Silently hiding under the mixing desk: Roland A-880

Recently I had to revise some cabling and routing under the mixing desk, when I found a rack device. A MIDI patch bay, the A880. It was happily blinking and had silently done its useful job there for at least 10 years. After looking it up, it turned out to be an actually more than 30 years old product from Roland! You can also see the dust on the cables in my setup.

Then the question is: do you need a MIDI patch bay? The answer is twofold. MIDI itself is an ancient protocol. If you have MIDI devices and a computer hooked up via MIDI, I will say that you cannot do without a MIDI patch bay. However, MIDI is showing its age and probably some of you are using USB instead. Also, new MIDI standards are now seriously being discussed. Possibly resulting in something altogether new that may not be supported by the A-880.

The current standard MIDI protocol is ancient. And when you look at it technically it is also slow and limited. Of course it is fast enough to connect a keyboard to an instrument or a computer. Most devices allow daisy-chaining to connect any chain of computer and keyboard and MIDI instruments you have. However, that is when you will find that MIDI has its limitations. If you daisy-chain more than three devices you will likely hit one of its limitations: bandwidth. When too much information passes through a single chain, then you will get traffic jams and you might start hearing hick ups.

This is where a MIDI patch bay kicks in. Instead of daisy-chaining you can now connect devices in parallel. The A-880 connects 8 inputs to 8 outputs. Each of the individual connections to a midi device from the patch bay can now pass the maximum amount of data without traffic jams. Also with some simple button presses you can determine which input gets sent to which output. Allowing you to have more keyboards and route inputs from there to more devices. The forever friendly blinking lights show you which inputs go to which outputs.

Inputs 1 and 2 are special. They are positioned on the front panel and easily reachable when you assign those as merging inputs (<- edited because of Fred’s comment below). I use the patch bay in its most simple and useful form. The inputs from my main master keyboard are mixed with the input from the computer and then sent out through all remaining outputs at once. This is the blinking pattern that been the core of my setup for more than a decade. Only occasionally I push the Signal button. Then the blinking lights show which devices actually send data.

It may be that the future of MIDI does not include the A-880. This will be the moment when I will switch off this blinking, silently working work horse. And I will remove it from its hidden place under the mixing desk.

Komplete Kontrol A49, you’re not using it right

Please note: starting with version 10.0.5, support for the A40 keyboard is integrated in Ableton live. If you use a new version of Ableton Live please read this article.

After a month of working on singing and performing. Everything but working in the studio, I wanted to get up and running again with making music. As always, I started with updating the studio software. When updating the Native Instruments (NI) suite I am using, the A49 was part of the updates. When playing around in Ableton Live after that it soon became obvious that things did not work quite right. So it was time to reserve some hours diving into this.

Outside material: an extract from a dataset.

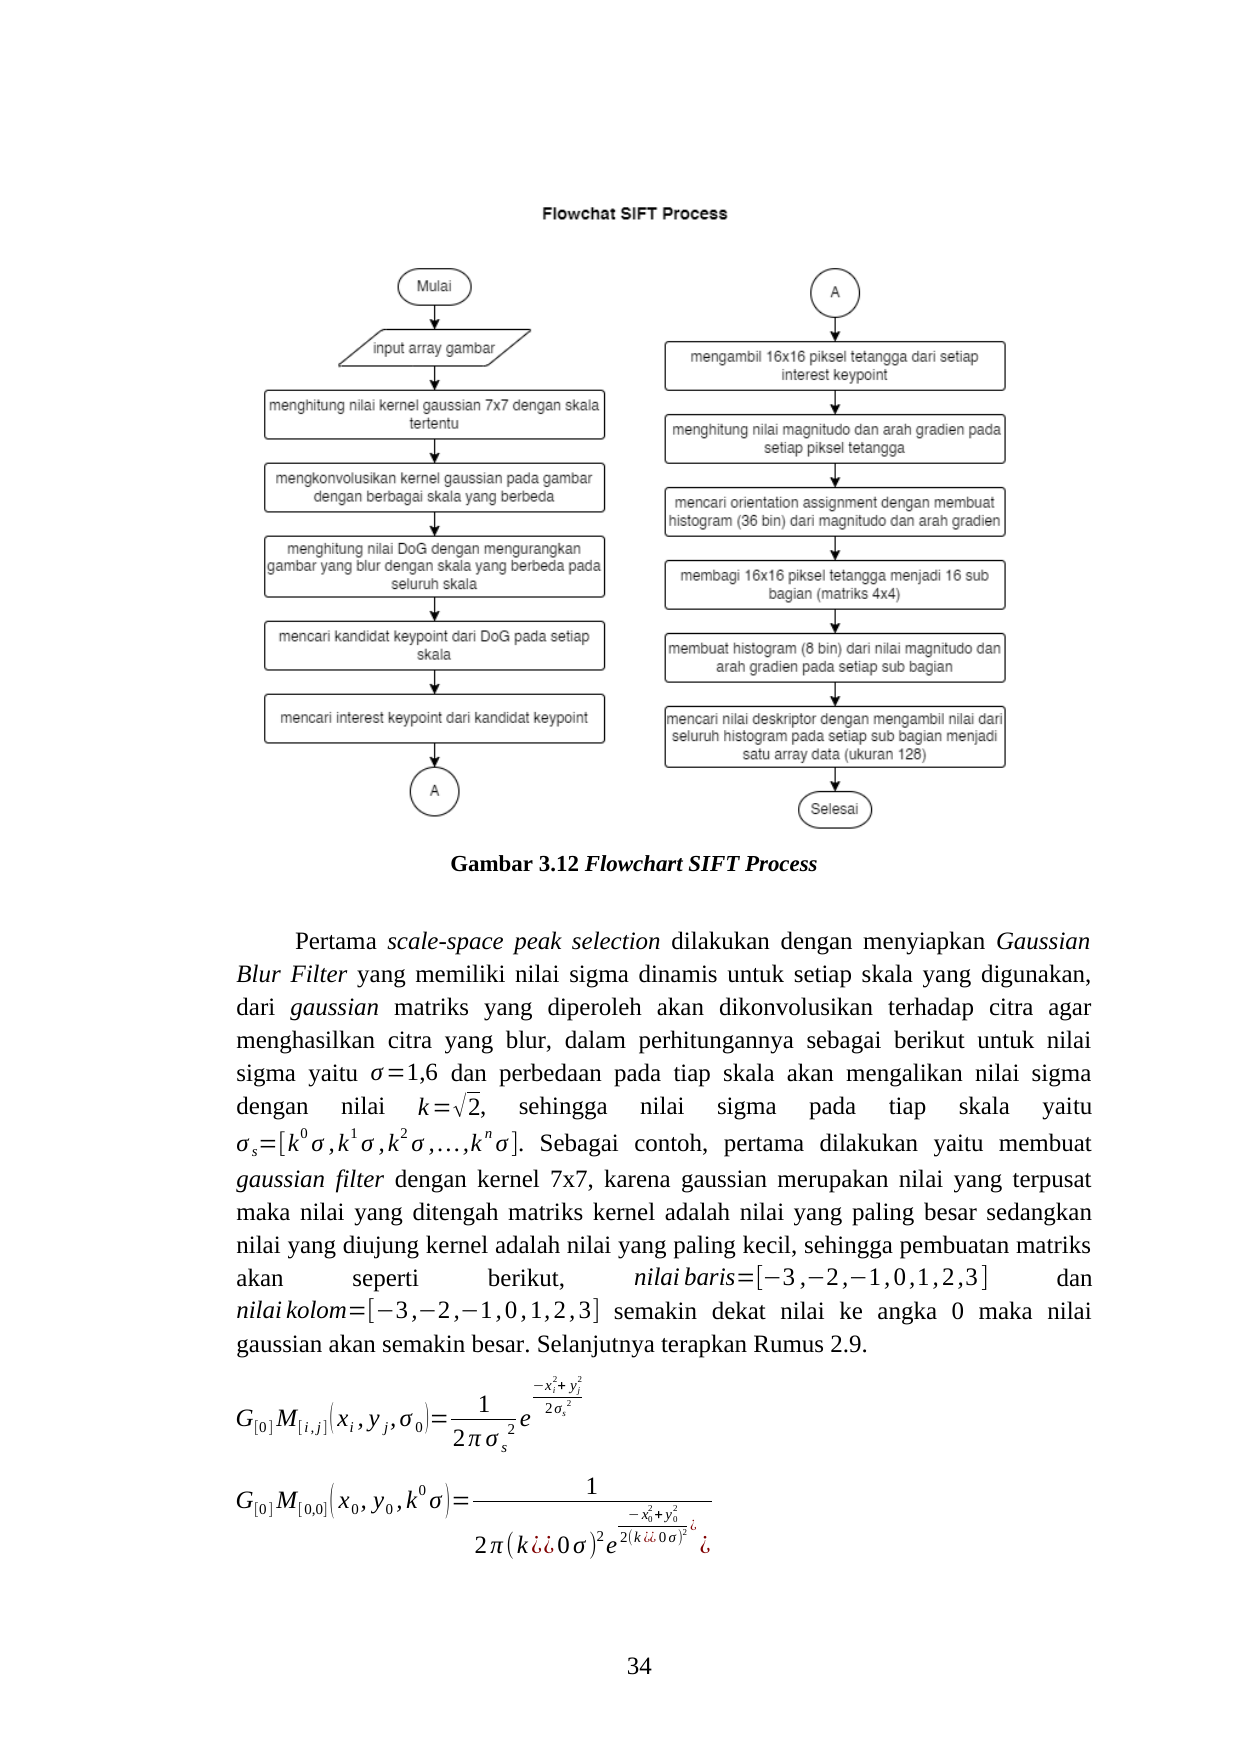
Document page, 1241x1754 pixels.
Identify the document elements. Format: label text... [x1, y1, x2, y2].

text Gambar 3.6 Flowchart SIFT Process [177, 850, 1092, 876]
picture [246, 177, 1024, 847]
text Pertama scale-space peak selection dilakukan dengan menyiapkan Gaussian Blur Filter yang memiliki nilai sigma dinamis untuk setiap skala yang digunakan, dari gaussian matriks yang diperoleh akan dikonvolusikan terhadap citra agar menghasilkan citra yang blur, dalam perhitungannya sebagai berikut untuk nilai sigma yaitu dan perbedaan pada tiap skala akan mengalikan nilai sigma dengan nilai , sehingga nilai sigma pada tiap skala yaitu . Sebagai contoh, pertama dilakukan yaitu membuat gaussian filter dengan kernel 7x7, karena gaussian merupakan nilai yang terpusat maka nilai yang ditengah matriks kernel adalah nilai yang paling besar sedangkan nilai yang diujung kernel adalah nilai yang paling kecil, sehingga pembuatan matriks akan seperti berikut, dan semakin dekat nilai ke angka 0 maka nilai gaussian akan semakin besar. Selanjutnya terapkan Rumus 2.9. [236, 926, 1092, 1358]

The NI Native Access manager was updated and the first step is then of course to check all the software installations inside it. It soon turned out that the VST installation path of Komplete Kontrol was not correct anymore. NI likes to think that it is the only source for plugins on your computer, so I needed tot tell it that VSTs are located elsewhere on the computer. The Komplete Kontrol installation was then fixed by reinstalling. Nice.

After checking if both the version of Komplete Kontrol inside Live and Komplete Kontrol as a standalone application were matching. Things started working again. A plugin rescan was needed to pick up all NI instruments in both versions, so a lot of instrument settings were not matching up apparently. Also a quick scan of the MIDI integration settings revealed that the integration was still correct.

I use the Komplete Kontrol Rack VST in Ableton Live, but when you update your NI software this is not automatically updated in Ableton Host Integration. Time to copy vst files (vst) all over again from C:\Program Files\Common Files\Native Instruments\Host Integration\Ableton Live to D:\Documents\Ableton\Library\Presets\Instruments\Instrument Rack. Or some equivalent on a Mac.

This Komplete Kontrol instrument rack can host any plug in instrument and map the A49 knobs to macros to controls in the instrument. Please note: Only use this for all instruments other than NI instruments! You must manually map any control to any control inside the instrument. Not very pretty, but once you’ve set it up it works.

And what if you do want to use a NI instrument? I also found out that instead of adding Kontakt to a track to start working with a NI instrument, as I always did, its better to use the Komplete Kontrol plugin. This immediately gives you full control with the A49 and allows you to quickly switch instruments on the fly. Oh well. Never too old to learn.